### Description of the task
Find each line in the listing below that contains the word "Temple", and copy those lines out. Matching is case-sensitive.

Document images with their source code
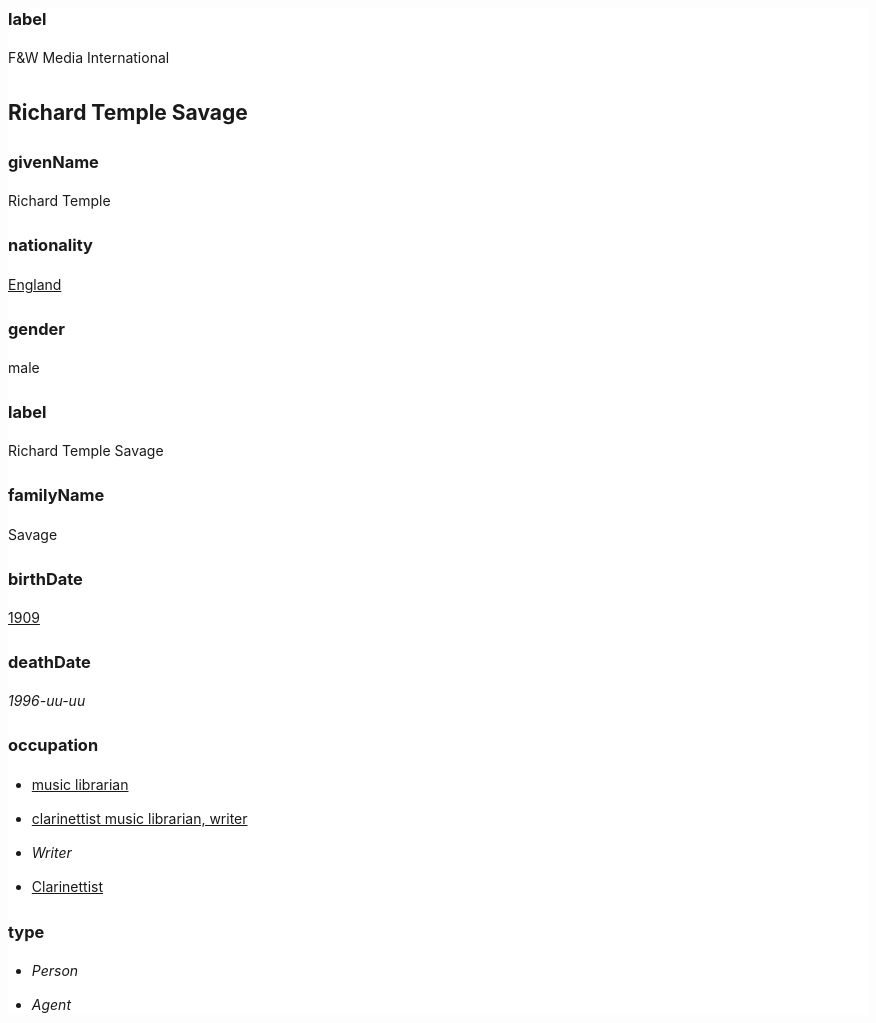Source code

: ### label


F&W Media International

## Richard Temple Savage

### givenName


Richard Temple

### nationality


[England](#England)

### gender


male

### label


Richard Temple Savage

### familyName


Savage

### birthDate


[1909](#1909)

### deathDate


*1996-uu-uu*

### occupation

 - [music librarian](#music-librarian)

 - [clarinettist music librarian, writer](#clarinettist-music-librarian-writer)

 - *Writer*

 - [Clarinettist](#Clarinettist)

### type

 - *Person*

 - *Agent*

### Task answer
## Richard Temple Savage
Richard Temple
Richard Temple Savage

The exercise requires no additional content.